5.2 Severability. If any provision of this Agreement shall be found invalid or unenforceable, the remainder of this Agreement shall be interpreted so as best to reasonably effect the intent of the parties.
5.3 Contractor’s Remedy. Contractor’s remedy, if any, for any breach of this Agreement shall be solely in damages and Contractor shall look solely to Veryfier, Inc. for recovery of such damages. Contractor waives and relinquishes any right Contractor may otherwise have to obtain injunctive or equitable relief against any third party with respect to any dispute arising under this Agreement. Contractor shall look solely to Veryfier, Inc. for any compensation which may be due to Contractor hereunder.
5.4 Agency. Contractor is not Veryfier, Inc.’s agent or representative and has no authority to bind or commit Veryfier, Inc. to any agreements or other obligations.
5.5 Amendment and Waivers. Any term or provision of this Agreement may be amended, and the observance of any term of this Agreement may be waived, only by Veryfier, Inc and only in writing. The waiver by a party of any breach or default in performance shall not be deemed to constitute a waiver of any other or succeeding breach or default. The failure of any party to enforce any of the provisions hereof shall not be construed to be a waiver of the right of such party thereafter to enforce such provisions.

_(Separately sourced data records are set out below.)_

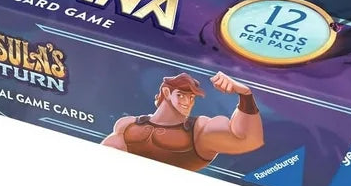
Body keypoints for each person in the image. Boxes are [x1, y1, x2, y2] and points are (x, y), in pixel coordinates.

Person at [101, 71, 263, 171]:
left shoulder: (199, 130)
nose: (187, 102)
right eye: (181, 95)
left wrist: (245, 95)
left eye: (191, 97)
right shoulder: (128, 124)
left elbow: (248, 139)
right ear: (166, 92)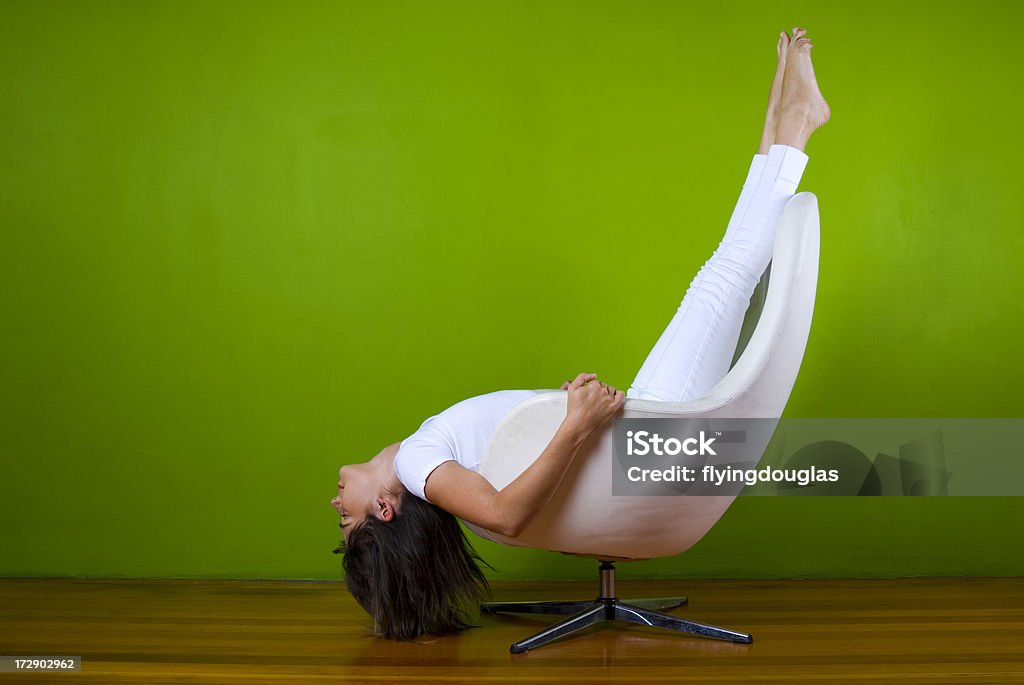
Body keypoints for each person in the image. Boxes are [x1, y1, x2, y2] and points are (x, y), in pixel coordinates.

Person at [330, 26, 830, 641]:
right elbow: (507, 516)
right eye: (347, 521)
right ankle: (795, 122)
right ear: (385, 509)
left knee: (723, 279)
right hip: (643, 437)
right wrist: (577, 421)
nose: (336, 504)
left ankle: (789, 119)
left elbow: (500, 500)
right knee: (723, 280)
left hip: (633, 443)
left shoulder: (424, 460)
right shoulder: (413, 464)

5.6 Notices. Any notice, demand, or request with respect to this Agreement shall be in writing and shall be effective only if it is delivered by personal service, emailed, by air courier with receipt of delivery, or mailed, certified mail, return receipt requested, postage prepaid, to the address set forth above. Such communications shall be effective when they are received by the addressee; but if sent by certified mail in the manner set forth above, they shall be effective five (5) days after being deposited in the mail. Any party may change its address for such communications by giving notice to the other party in conformity with this section.